Otterberg was basically settled around the church.  There was a large reformed community that grew as reformed refugees from other countries sought homes in Germany.  But later a group of Catholics were "sponsored" to settle in the community (not sure what that means... but it sounds like the guy on the throne at the time sent them here) and for a time the two Christian communities *shared* the church... by building a wall inside the church to create two distinct sections.  (It's unclear from the pamphlet where the wall was built)

But as one could imagine, that wasn't working out so well... plus it probably looked funny :o)  So in 1979 they took it down and renovated the church.  And now both the Catholics and Protestants share nicely... with separate services instead of a wall.

First view of the front.

Standing near the alter in the front.

 Looking to the back of the church (where you enter).

The girls were fantastic, as always.
They just played (yes, Sam's on the dirty floor ;o) ) while Jen helped me experiment with the different "creative controls" of my camera :o)  

So I guess it goes without saying that the place is amazing and feels so deliciously historic... it also goes without saying that I'm disappointed we can't go to church there.  We tried.  It wasn't *exactly* what we're looking for.  Rats.  We really wanted to follow Celeste's advice to go to a local German church, but it wouldn't really be what we wanted even if it weren't for the language barrier :o)  Oh well... there are plenty of English speaking churches in the area to check out.  But they certainly won't be as gorgeous as Otterberg! 

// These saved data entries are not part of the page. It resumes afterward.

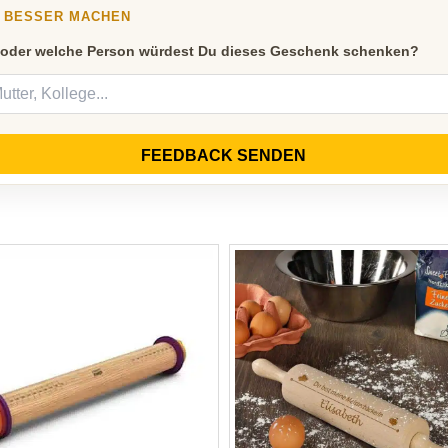
Y BESSER MACHEN
 oder welche Person würdest Du dieses Geschenk schenken?
FEEDBACK SENDEN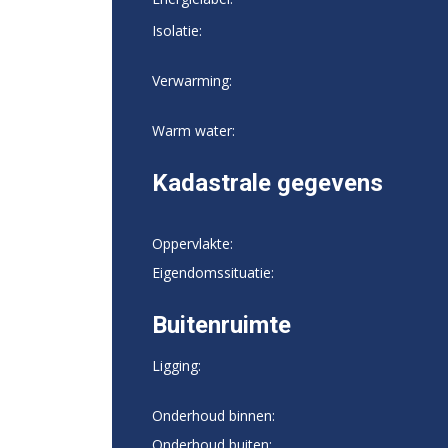
Isolatie:
Verwarming:
Warm water:
Kadastrale gegevens
Oppervlakte:
Eigendomssituatie:
Buitenruimte
Ligging:
Onderhoud binnen:
Onderhoud buiten: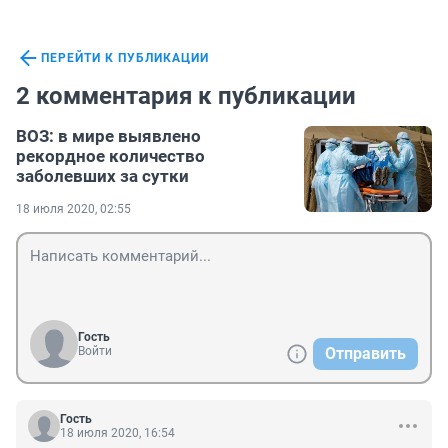
ПЕРЕЙТИ К ПУБЛИКАЦИИ
2 комментария к публикации
ВОЗ: в мире выявлено
рекордное количество
заболевших за сутки
18 июля 2020, 02:55
Гость
Войти
Отправить
Гость
18 июля 2020, 16:54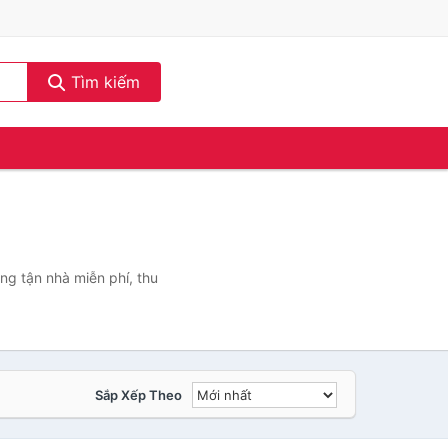
Tìm kiếm
ng tận nhà miễn phí, thu
Sắp Xếp Theo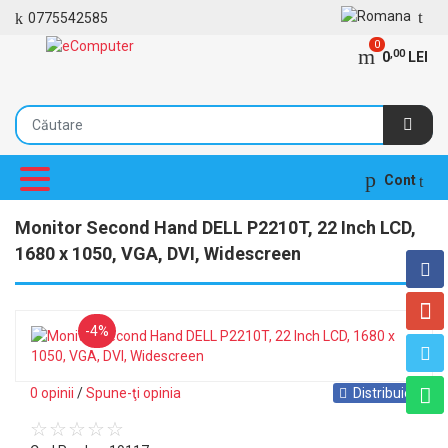
0775542585
0
,00
0
LEI
Cont
Monitor Second Hand DELL P2210T, 22 Inch LCD,
1680 x 1050, VGA, DVI, Widescreen
-4%
0 opinii
/
Spune-ţi opinia
Distribuie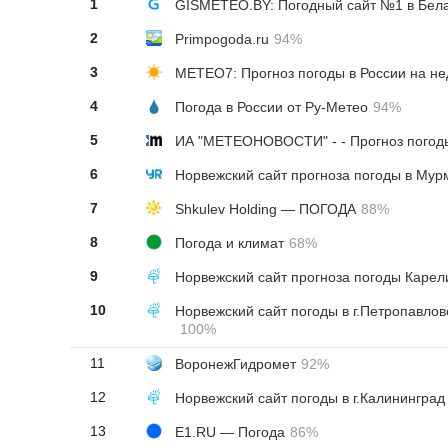
1
GISMETEO.BY: Погодный сайт №1 в Бел
2
Primpogoda.ru
94%
3
METEO7: Прогноз погоды в России на н
4
Погода в России от Ру-Метео
94%
5
6
Норвежский сайт прогноза погоды в Мур
7
Shkulev Holding — ПОГОДА
88%
8
Погода и климат
68%
9
Норвежский сайт прогноза погоды Карел
10
100%
11
ВоронежГидромет
92%
12
13
E1.RU — Погода
86%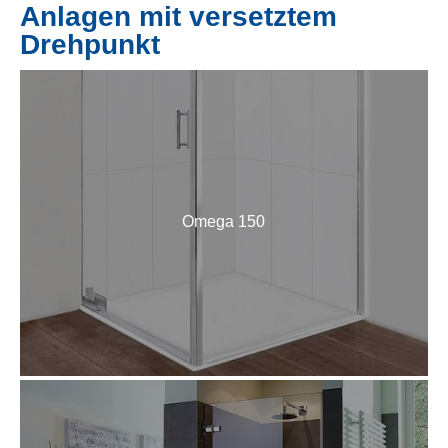
Anlagen mit versetztem
Drehpunkt
Omega 150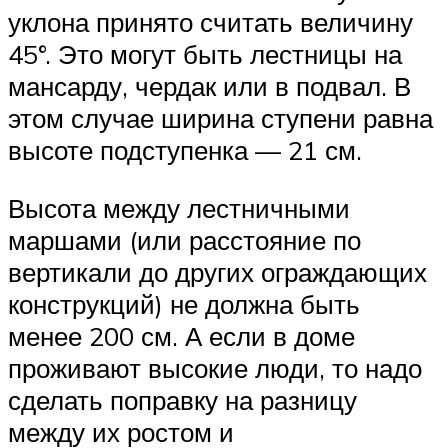
уклона принято считать величину
45°. Это могут быть лестницы на
мансарду, чердак или в подвал. В
этом случае ширина ступени равна
высоте подступенка — 21 см.
Высота между лестничными
маршами (или расстояние по
вертикали до других ограждающих
конструкций) не должна быть
менее 200 см. А если в доме
проживают высокие люди, то надо
сделать поправку на разницу
между их ростом и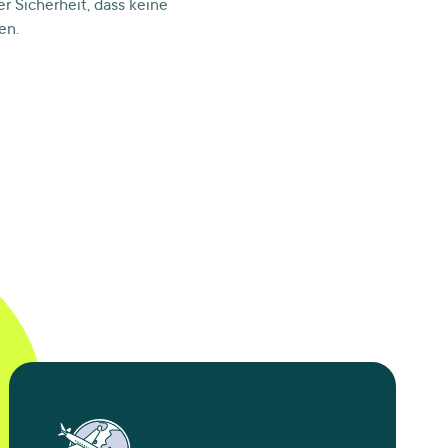
der Sicherheit, dass keine
en.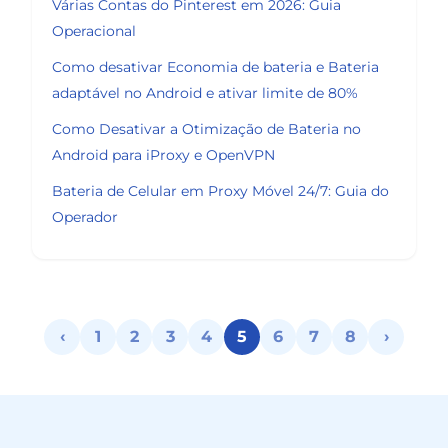
Várias Contas do Pinterest em 2026: Guia
Operacional
Como desativar Economia de bateria e Bateria
adaptável no Android e ativar limite de 80%
Como Desativar a Otimização de Bateria no
Android para iProxy e OpenVPN
Bateria de Celular em Proxy Móvel 24/7: Guia do
Operador
‹
1
2
3
4
5
6
7
8
›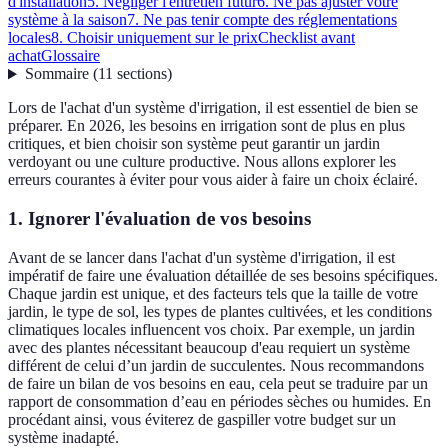
d'installation
5. Négliger l'entretien futur
6. Ne pas ajuster votre
système à la saison
7. Ne pas tenir compte des réglementations
locales
8. Choisir uniquement sur le prix
Checklist avant
achat
Glossaire
Sommaire
(
11
sections
)
Lors de l'achat d'un système d'irrigation, il est essentiel de bien se
préparer. En 2026, les besoins en irrigation sont de plus en plus
critiques, et bien choisir son système peut garantir un jardin
verdoyant ou une culture productive. Nous allons explorer les
erreurs courantes à éviter pour vous aider à faire un choix éclairé.
1. Ignorer l'évaluation de vos besoins
Avant de se lancer dans l'achat d'un système d'irrigation, il est
impératif de faire une évaluation détaillée de ses besoins spécifiques.
Chaque jardin est unique, et des facteurs tels que la taille de votre
jardin, le type de sol, les types de plantes cultivées, et les conditions
climatiques locales influencent vos choix. Par exemple, un jardin
avec des plantes nécessitant beaucoup d'eau requiert un système
différent de celui d’un jardin de succulentes. Nous recommandons
de faire un bilan de vos besoins en eau, cela peut se traduire par un
rapport de consommation d’eau en périodes sèches ou humides. En
procédant ainsi, vous éviterez de gaspiller votre budget sur un
système inadapté.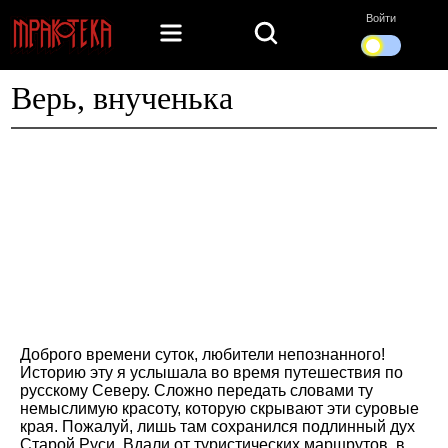
Войти
Верь, внученька
Доброго времени суток, любители непознанного!
Историю эту я услышала во время путешествия по
русскому Северу. Сложно передать словами ту
немыслимую красоту, которую скрывают эти суровые
края. Пожалуй, лишь там сохранился подлинный дух
Старой Руси. Вдали от туристических маршрутов, в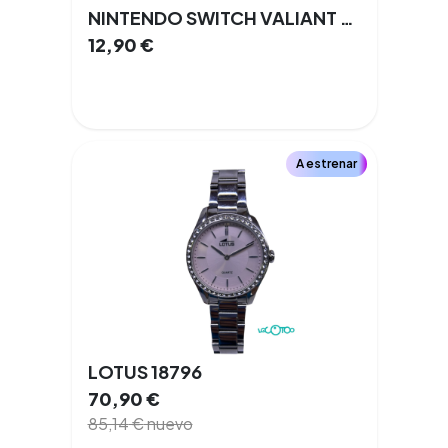
NINTENDO SWITCH VALIANT HEARTS
12,90
€
A estrenar
LOTUS 18796
70,90
€
85,14
€
nuevo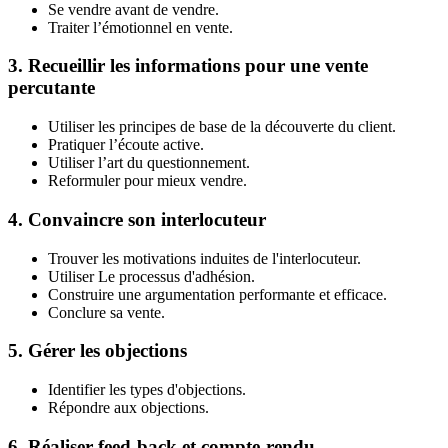
Se vendre avant de vendre.
Traiter l’émotionnel en vente.
3. Recueillir les informations pour une vente
percutante
Utiliser les principes de base de la découverte du client.
Pratiquer l’écoute active.
Utiliser l’art du questionnement.
Reformuler pour mieux vendre.
4. Convaincre son interlocuteur
Trouver les motivations induites de l'interlocuteur.
Utiliser Le processus d'adhésion.
Construire une argumentation performante et efficace.
Conclure sa vente.
5. Gérer les objections
Identifier les types d'objections.
Répondre aux objections.
6. Réaliser feed-back et compte-rendu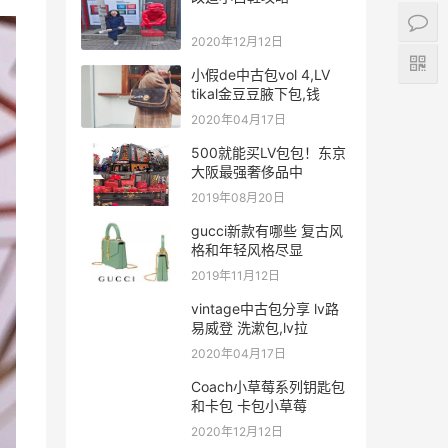
2020年12月12日
小假de中古包vol 4,LV
tikal金豆豆腋下包,钱
2020年04月17日
500就能买LV包包！东京
大阪最强奢侈品中
2019年08月20日
gucci新款有哪些 复古风
格和年轻风格尽显
2019年11月12日
vintage中古包分享 lv路
易威登 洗漱包,lv拉
2020年04月17日
Coach小草莓系列钥匙包
和卡包 卡包小草莓
2020年12月12日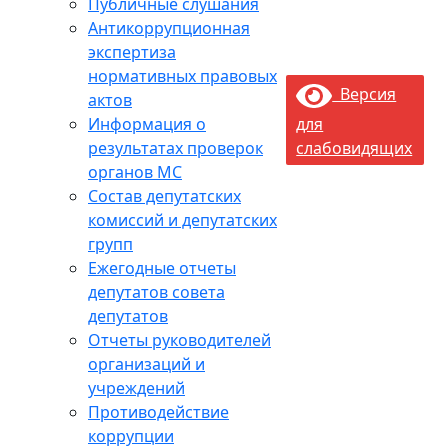
Публичные слушания
Антикоррупционная
экспертиза
нормативных правовых
Версия
актов
Информация о
для
результатах проверок
слабовидящих
органов МС
Состав депутатских
комиссий и депутатских
групп
Ежегодные отчеты
депутатов совета
депутатов
Отчеты руководителей
организаций и
учреждений
Противодействие
коррупции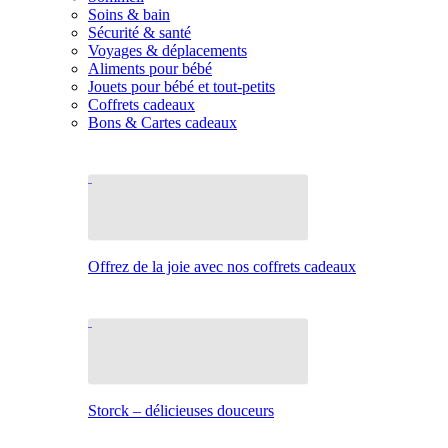
Soins & bain
Sécurité & santé
Voyages & déplacements
Aliments pour bébé
Jouets pour bébé et tout-petits
Coffrets cadeaux
Bons & Cartes cadeaux
Offrez de la joie avec nos coffrets cadeaux
Storck – délicieuses douceurs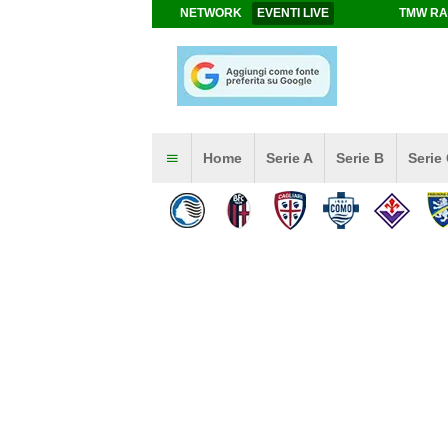
NETWORK
EVENTI LIVE
TMW RA
Home
Serie A
Serie B
Serie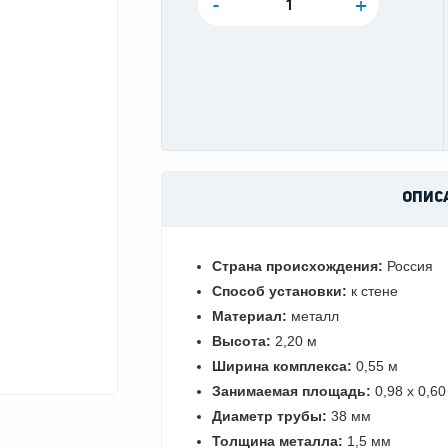
-
+
ОПИС
Страна происхождения:
Россия
Способ установки:
к стене
Материал:
металл
Высота:
2,20 м
Ширина комплекса:
0,55 м
Занимаемая площадь:
0,98 х 0,60
Диаметр трубы:
38 мм
Толщина металла:
1,5 мм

  1. Amazing! (esp. the pic with those two adorable girls ;)
    and just want to shout out HAPPY 4th ANNIVERSARY to out favorite couple outside the contiguous 48! We are proud of you both and so glad you have each other...love you so much

  2. wow - - history right there in your town! that pipe organ is probably amazing to hear (as well as to see)! weird to think that they had to retro-fit the electric lights into the church, but it looks like somebody worked pretty hard to make them look like they belong there. thanks for the tour - - and happy anniversary!

  3. Jessica,
    Thanks for posting these pics. My ancestor was married in this church before moving to the colony of Pennsyvania in the 1730s. My wife and I up to attend the Easter service there in 2012. Do you still have the copy of the brochure you mentioned? I'd love to get a copy of it. I am retired Air Force and currently work as a civil servant at Peterson AFB in Colorado. My email address is Jeffrey.Carson@Peterson.af.mil. Looks like you are enjoying Europe...Good for you! This is my first blog experience.


    Jeff and Denise Carson

  4. Hey Jeff! You are so very welcome! Wow, so cool that you have family roots you can trace so far back... and all the way to Otterberg! Have you ever been before? It's just lovely. I'll get my husband to help me scan the brochure and email it to you. Thanks for reading!

  5. Sorry for the delayed reply. I wasTDY this week. Thanks! Looking forward to seeing the brochure.

  6. Hey Jeff, do you have another email address that I can send you attachments to? I'm wondering if your gov addy won't allow them... I tried to email you a scan of the pamphlet and a few of my pictures but they kicked back to me. You can email me at thejesses@gmail.com.

  7. Thanks. Just shot you an email.